A damning report on Russia's legal system and human rights record has virtually wiped out its hopes of joining the Council of Europe by May next year, Stefan Trechsel, chamber president of the Commission of Human Rights, said Monday.


Trechsel, a co-author of the report for the Council of Europe published Friday, said there were still serious problems with human rights abuses and that no working legal system was yet in place.


"There are still serious problems in the area of human rights, specifically in detention and remand centers, and punishment and isolation areas in prisons," Trechsel said, speaking from Strasbourg.

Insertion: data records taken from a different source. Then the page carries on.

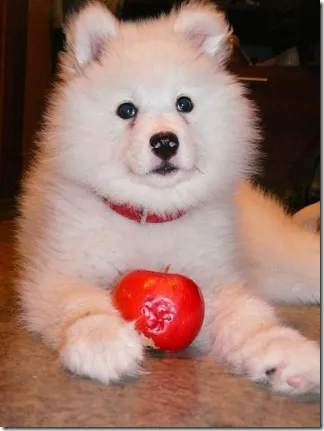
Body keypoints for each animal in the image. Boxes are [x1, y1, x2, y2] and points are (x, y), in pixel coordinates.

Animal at [16, 1, 320, 396]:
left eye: (184, 104)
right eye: (126, 110)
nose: (164, 142)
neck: (150, 215)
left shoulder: (214, 281)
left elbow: (250, 318)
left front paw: (283, 350)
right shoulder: (55, 273)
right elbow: (78, 300)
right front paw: (103, 340)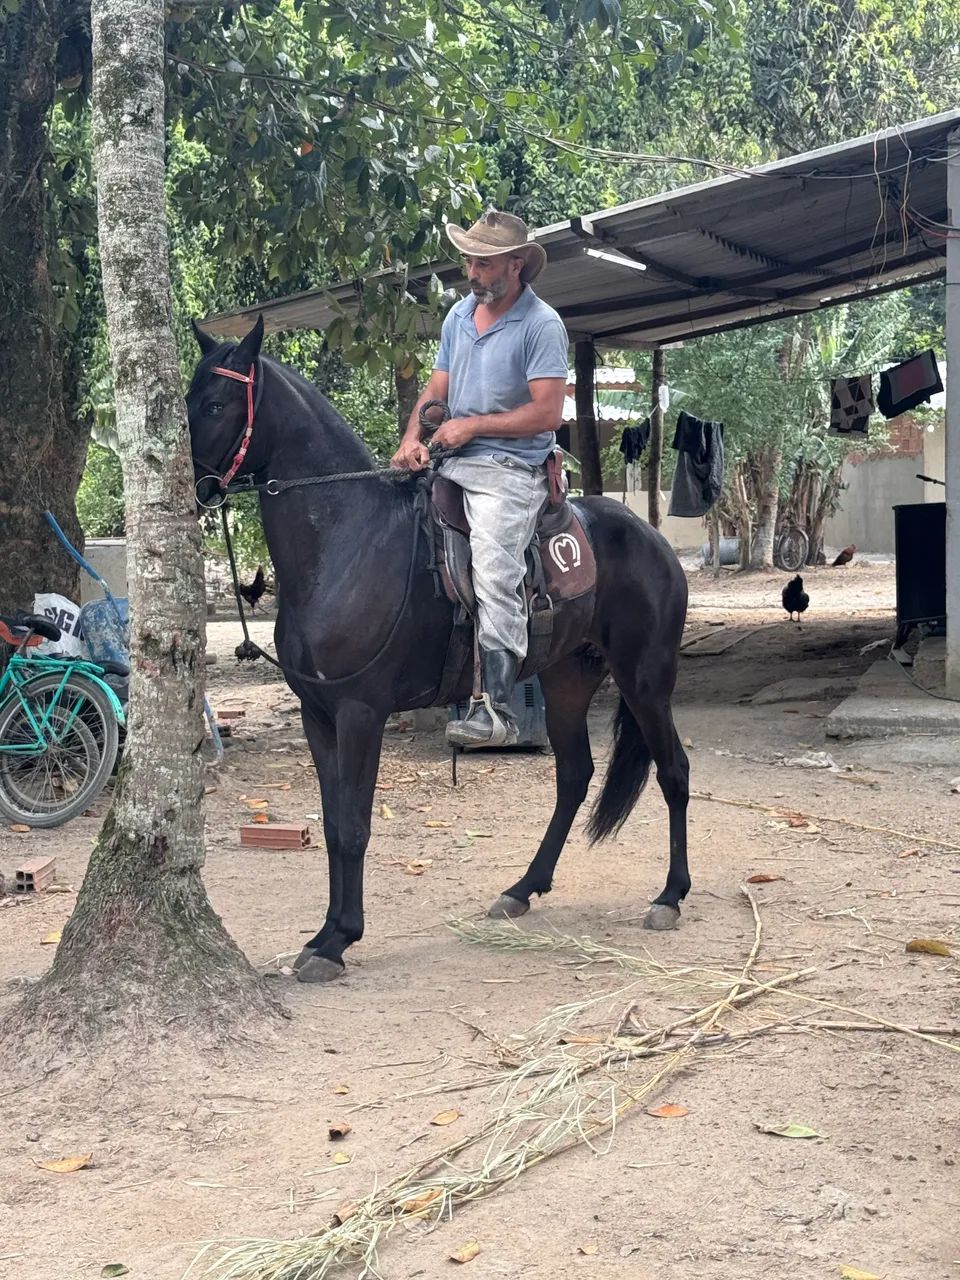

"The rule of law is not firmly established in Russia," he said, adding that in legal matters it is not always clear who is responsible. Many issues are not decided along legal criteria and even contradict the constitution, he said.


The report, one of several being prepared on Russia's application for consideration by the Council of Ministers in November, concluded: "the legal order of the Russian Federation does not, at the present moment, meet the Council of Europe standards."


"No other report has been so critical," Andrew Drzemczewski, a lawyer responsible for Eastern Europe in the Council's Directorate of Human Rights, said Monday, admitting that it was "very damning."


Trechsel drew particular attention to the issue of personal property in Moscow and the propiska system, controlling who can live in Moscow, which is still maintained although it is outside the constitution.


Gennady Talalayev, Deputy Head of the Press Center of the Federation Council said he hoped Russia's admission next year was still possible. Defending the propiska system, he said: "Moscow is a very specific case, with a lot of refugees, crime, and lack of housing. If the authorities of Moscow lift the law imagine what kind of hell we would have in Moscow," he said Monday.


Three different committees will submit reports to the parliamentary assembly which will then present a formal view for the Council of Ministers. Political considerations for Russia's membership, may prove stronger in swaying the minds of the ministers of the 32 members who have the final decision. "There is a level of imperfection that the Council accepts," Techsel said, adding that a clear intention for improvement on the part of Russia may be enough.


The main conditions for membership are that the state be a pluralistic democracy and respect the rule of law and human rights.